LE GRAND HÊTRE
Le hêtre qui t’a vu grandir, aimer,
t’avancer pas à pas dans l’âge et la parole
et lancer tes fils puis leurs enfants après
dans la vie prodigue et les lointains aimés,
ce grand hêtre que tu sais plus vaste que l’enfance,
voici ses hautes branches, ce matin,
éclairées comme jamais tu ne les avais vues,
toi qui vas quitter ta maison de toujours
et laisser ce grand arbre à d’autres mains
dont tu ne sais le soin, le regard ni la hache.
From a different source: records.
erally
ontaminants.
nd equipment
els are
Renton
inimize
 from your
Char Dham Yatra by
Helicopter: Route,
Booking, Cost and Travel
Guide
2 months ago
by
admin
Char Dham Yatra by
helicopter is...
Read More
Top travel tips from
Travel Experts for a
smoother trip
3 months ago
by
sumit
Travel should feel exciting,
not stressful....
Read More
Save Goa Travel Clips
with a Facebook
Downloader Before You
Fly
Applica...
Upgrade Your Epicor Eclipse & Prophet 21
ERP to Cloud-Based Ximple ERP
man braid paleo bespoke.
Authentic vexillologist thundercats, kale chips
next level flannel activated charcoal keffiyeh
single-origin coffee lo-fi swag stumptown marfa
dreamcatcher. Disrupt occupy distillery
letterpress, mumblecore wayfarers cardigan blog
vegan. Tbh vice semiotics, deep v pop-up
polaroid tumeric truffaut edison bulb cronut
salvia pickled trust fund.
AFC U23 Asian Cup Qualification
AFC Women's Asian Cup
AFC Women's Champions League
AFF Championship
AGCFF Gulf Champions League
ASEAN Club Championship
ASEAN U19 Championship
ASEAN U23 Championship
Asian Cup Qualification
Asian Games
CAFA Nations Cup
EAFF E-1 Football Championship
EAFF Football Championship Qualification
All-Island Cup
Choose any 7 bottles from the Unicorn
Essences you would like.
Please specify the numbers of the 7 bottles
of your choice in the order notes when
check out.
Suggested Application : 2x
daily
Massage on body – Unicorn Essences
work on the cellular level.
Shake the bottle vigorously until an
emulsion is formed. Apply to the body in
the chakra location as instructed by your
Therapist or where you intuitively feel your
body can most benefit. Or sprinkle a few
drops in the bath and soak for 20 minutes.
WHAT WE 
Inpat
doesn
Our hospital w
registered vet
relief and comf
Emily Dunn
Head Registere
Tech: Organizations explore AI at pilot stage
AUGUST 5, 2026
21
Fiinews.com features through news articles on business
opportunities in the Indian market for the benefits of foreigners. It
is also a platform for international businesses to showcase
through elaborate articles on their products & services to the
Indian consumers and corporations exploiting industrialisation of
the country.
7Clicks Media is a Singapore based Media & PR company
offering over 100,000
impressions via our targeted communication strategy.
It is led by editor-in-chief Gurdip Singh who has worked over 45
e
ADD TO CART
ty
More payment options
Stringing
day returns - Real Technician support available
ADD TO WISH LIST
Éclairées par le matin, elles montent dans la lumière
comme on voit en montagne
les sommets tout frangés de clarté
tandis que l’on marche dans l’ombre des vallées.
Elles montent, mains de l’orant que touche le vent,
montent dans le ciel, échancrées de bleu céleste,
ajourées tendrement pour que l’air vif parvienne
jusqu’au fouillis ombreux—, ainsi parfois,
la caresse du bien aimée au ventre de l’amante,
respiration paisible et terre croisant le ciel.
*
Ô mon arbre de gloire, toi mon souffle paisible,
sois leçon pour ma vie, apprends lui à danser
toi mon enraciné.
Qu’elle soit ombre fraîche et puis secret d’aimer,
qu’elle s’offre tant qu’elle peut à la toute lumière,
au passant démuni comme à l’enfant meurtri,
aux murmures du temps
qui va, de patience en élan et des rameaux glacés
à la splendeur d’octobre comme aux douceurs de mai.
Nous sommes hôtes mon arbre, toi et moi
et tous mêmes qui l’ignorent, de la terre et du ciel,
du Souffle qui les créa un jour d’éternité.
Puisse l’enfant venir et jouer sous tes branches,
qu’il reçoive ainsi la force de ton tronc,
la nuit de tes racines et l’incroyable amour
en qui nous nous tenons.
Sois ma confiance, grand hêtre de gloire,
enseigne-moi toujours les mots de l’espérance:
et dis à ma douleur: «La paix soit avec toi.»